## The task
Type out all the records once more, exactly.

··· Data provided ···

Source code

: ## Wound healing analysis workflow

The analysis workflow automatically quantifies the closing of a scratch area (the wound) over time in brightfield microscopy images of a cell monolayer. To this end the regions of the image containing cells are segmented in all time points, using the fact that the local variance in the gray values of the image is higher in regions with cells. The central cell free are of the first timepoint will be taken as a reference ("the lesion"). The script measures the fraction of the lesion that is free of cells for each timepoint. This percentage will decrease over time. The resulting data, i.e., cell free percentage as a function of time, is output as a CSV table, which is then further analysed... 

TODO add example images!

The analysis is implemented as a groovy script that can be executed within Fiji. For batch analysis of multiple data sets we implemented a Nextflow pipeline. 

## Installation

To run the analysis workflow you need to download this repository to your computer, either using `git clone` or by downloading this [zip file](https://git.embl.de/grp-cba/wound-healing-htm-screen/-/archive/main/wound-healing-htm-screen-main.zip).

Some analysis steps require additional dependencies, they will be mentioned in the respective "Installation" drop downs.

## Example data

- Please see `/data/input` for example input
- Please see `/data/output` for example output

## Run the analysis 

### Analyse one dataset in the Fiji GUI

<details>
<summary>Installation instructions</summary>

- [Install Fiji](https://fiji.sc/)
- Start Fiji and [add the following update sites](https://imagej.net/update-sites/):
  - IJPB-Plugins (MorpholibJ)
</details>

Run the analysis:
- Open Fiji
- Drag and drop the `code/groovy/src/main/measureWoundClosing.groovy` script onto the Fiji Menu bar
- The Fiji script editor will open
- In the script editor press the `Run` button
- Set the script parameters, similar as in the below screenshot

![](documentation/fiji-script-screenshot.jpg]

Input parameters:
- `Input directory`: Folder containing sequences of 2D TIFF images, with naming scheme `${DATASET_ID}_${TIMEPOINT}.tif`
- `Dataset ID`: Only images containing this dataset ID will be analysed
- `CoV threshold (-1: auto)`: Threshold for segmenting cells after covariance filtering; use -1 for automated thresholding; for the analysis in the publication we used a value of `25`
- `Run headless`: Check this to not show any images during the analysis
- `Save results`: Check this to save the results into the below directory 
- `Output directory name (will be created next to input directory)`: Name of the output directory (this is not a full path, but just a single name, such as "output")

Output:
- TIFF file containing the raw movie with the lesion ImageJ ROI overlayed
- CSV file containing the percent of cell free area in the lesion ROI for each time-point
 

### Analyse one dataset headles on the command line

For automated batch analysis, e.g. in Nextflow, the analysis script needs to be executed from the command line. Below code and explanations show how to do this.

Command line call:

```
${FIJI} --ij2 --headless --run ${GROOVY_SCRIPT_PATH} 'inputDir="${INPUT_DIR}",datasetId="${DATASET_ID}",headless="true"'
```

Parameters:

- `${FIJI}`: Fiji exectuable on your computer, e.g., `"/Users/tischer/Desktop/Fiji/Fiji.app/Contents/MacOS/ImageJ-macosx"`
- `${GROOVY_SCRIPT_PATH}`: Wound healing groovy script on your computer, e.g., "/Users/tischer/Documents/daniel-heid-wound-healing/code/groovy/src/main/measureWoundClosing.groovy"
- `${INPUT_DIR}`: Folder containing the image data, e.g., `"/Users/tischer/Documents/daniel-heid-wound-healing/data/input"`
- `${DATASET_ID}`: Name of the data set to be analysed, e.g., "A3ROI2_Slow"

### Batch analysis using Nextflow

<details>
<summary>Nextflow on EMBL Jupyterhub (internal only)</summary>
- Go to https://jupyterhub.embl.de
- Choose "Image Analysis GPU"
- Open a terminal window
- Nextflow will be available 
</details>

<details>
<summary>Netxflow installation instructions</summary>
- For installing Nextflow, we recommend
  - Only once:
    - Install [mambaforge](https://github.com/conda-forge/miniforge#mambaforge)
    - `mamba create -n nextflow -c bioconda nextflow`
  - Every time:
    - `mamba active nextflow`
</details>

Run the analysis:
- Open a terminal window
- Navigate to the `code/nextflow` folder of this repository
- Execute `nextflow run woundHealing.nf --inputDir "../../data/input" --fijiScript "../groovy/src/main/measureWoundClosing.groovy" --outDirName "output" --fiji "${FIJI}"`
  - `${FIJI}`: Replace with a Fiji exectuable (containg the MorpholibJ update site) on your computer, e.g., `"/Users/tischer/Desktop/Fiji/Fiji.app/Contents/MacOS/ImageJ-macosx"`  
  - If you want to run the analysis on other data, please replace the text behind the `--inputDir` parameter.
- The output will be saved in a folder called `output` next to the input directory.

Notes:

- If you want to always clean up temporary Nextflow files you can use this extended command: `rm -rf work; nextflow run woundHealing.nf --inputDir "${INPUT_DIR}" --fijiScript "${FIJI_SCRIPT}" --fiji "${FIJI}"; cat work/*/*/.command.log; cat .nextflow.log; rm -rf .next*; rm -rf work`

···

## Exercise answer
Source code

: ## Wound healing analysis workflow

The analysis workflow automatically quantifies the closing of a scratch area (the wound) over time in brightfield microscopy images of a cell monolayer. To this end the regions of the image containing cells are segmented in all time points, using the fact that the local variance in the gray values of the image is higher in regions with cells. The central cell free are of the first timepoint will be taken as a reference ("the lesion"). The script measures the fraction of the lesion that is free of cells for each timepoint. This percentage will decrease over time. The resulting data, i.e., cell free percentage as a function of time, is output as a CSV table, which is then further analysed... 

TODO add example images!

The analysis is implemented as a groovy script that can be executed within Fiji. For batch analysis of multiple data sets we implemented a Nextflow pipeline. 

## Installation

To run the analysis workflow you need to download this repository to your computer, either using `git clone` or by downloading this [zip file](https://git.embl.de/grp-cba/wound-healing-htm-screen/-/archive/main/wound-healing-htm-screen-main.zip).

Some analysis steps require additional dependencies, they will be mentioned in the respective "Installation" drop downs.

## Example data

- Please see `/data/input` for example input
- Please see `/data/output` for example output

## Run the analysis 

### Analyse one dataset in the Fiji GUI

<details>
<summary>Installation instructions</summary>

- [Install Fiji](https://fiji.sc/)
- Start Fiji and [add the following update sites](https://imagej.net/update-sites/):
  - IJPB-Plugins (MorpholibJ)
</details>

Run the analysis:
- Open Fiji
- Drag and drop the `code/groovy/src/main/measureWoundClosing.groovy` script onto the Fiji Menu bar
- The Fiji script editor will open
- In the script editor press the `Run` button
- Set the script parameters, similar as in the below screenshot

![](documentation/fiji-script-screenshot.jpg]

Input parameters:
- `Input directory`: Folder containing sequences of 2D TIFF images, with naming scheme `${DATASET_ID}_${TIMEPOINT}.tif`
- `Dataset ID`: Only images containing this dataset ID will be analysed
- `CoV threshold (-1: auto)`: Threshold for segmenting cells after covariance filtering; use -1 for automated thresholding; for the analysis in the publication we used a value of `25`
- `Run headless`: Check this to not show any images during the analysis
- `Save results`: Check this to save the results into the below directory 
- `Output directory name (will be created next to input directory)`: Name of the output directory (this is not a full path, but just a single name, such as "output")

Output:
- TIFF file containing the raw movie with the lesion ImageJ ROI overlayed
- CSV file containing the percent of cell free area in the lesion ROI for each time-point
 

### Analyse one dataset headles on the command line

For automated batch analysis, e.g. in Nextflow, the analysis script needs to be executed from the command line. Below code and explanations show how to do this.

Command line call:

```
${FIJI} --ij2 --headless --run ${GROOVY_SCRIPT_PATH} 'inputDir="${INPUT_DIR}",datasetId="${DATASET_ID}",headless="true"'
```

Parameters:

- `${FIJI}`: Fiji exectuable on your computer, e.g., `"/Users/tischer/Desktop/Fiji/Fiji.app/Contents/MacOS/ImageJ-macosx"`
- `${GROOVY_SCRIPT_PATH}`: Wound healing groovy script on your computer, e.g., "/Users/tischer/Documents/daniel-heid-wound-healing/code/groovy/src/main/measureWoundClosing.groovy"
- `${INPUT_DIR}`: Folder containing the image data, e.g., `"/Users/tischer/Documents/daniel-heid-wound-healing/data/input"`
- `${DATASET_ID}`: Name of the data set to be analysed, e.g., "A3ROI2_Slow"

### Batch analysis using Nextflow

<details>
<summary>Nextflow on EMBL Jupyterhub (internal only)</summary>
- Go to https://jupyterhub.embl.de
- Choose "Image Analysis GPU"
- Open a terminal window
- Nextflow will be available 
</details>

<details>
<summary>Netxflow installation instructions</summary>
- For installing Nextflow, we recommend
  - Only once:
    - Install [mambaforge](https://github.com/conda-forge/miniforge#mambaforge)
    - `mamba create -n nextflow -c bioconda nextflow`
  - Every time:
    - `mamba active nextflow`
</details>

Run the analysis:
- Open a terminal window
- Navigate to the `code/nextflow` folder of this repository
- Execute `nextflow run woundHealing.nf --inputDir "../../data/input" --fijiScript "../groovy/src/main/measureWoundClosing.groovy" --outDirName "output" --fiji "${FIJI}"`
  - `${FIJI}`: Replace with a Fiji exectuable (containg the MorpholibJ update site) on your computer, e.g., `"/Users/tischer/Desktop/Fiji/Fiji.app/Contents/MacOS/ImageJ-macosx"`  
  - If you want to run the analysis on other data, please replace the text behind the `--inputDir` parameter.
- The output will be saved in a folder called `output` next to the input directory.

Notes:

- If you want to always clean up temporary Nextflow files you can use this extended command: `rm -rf work; nextflow run woundHealing.nf --inputDir "${INPUT_DIR}" --fijiScript "${FIJI_SCRIPT}" --fiji "${FIJI}"; cat work/*/*/.command.log; cat .nextflow.log; rm -rf .next*; rm -rf work`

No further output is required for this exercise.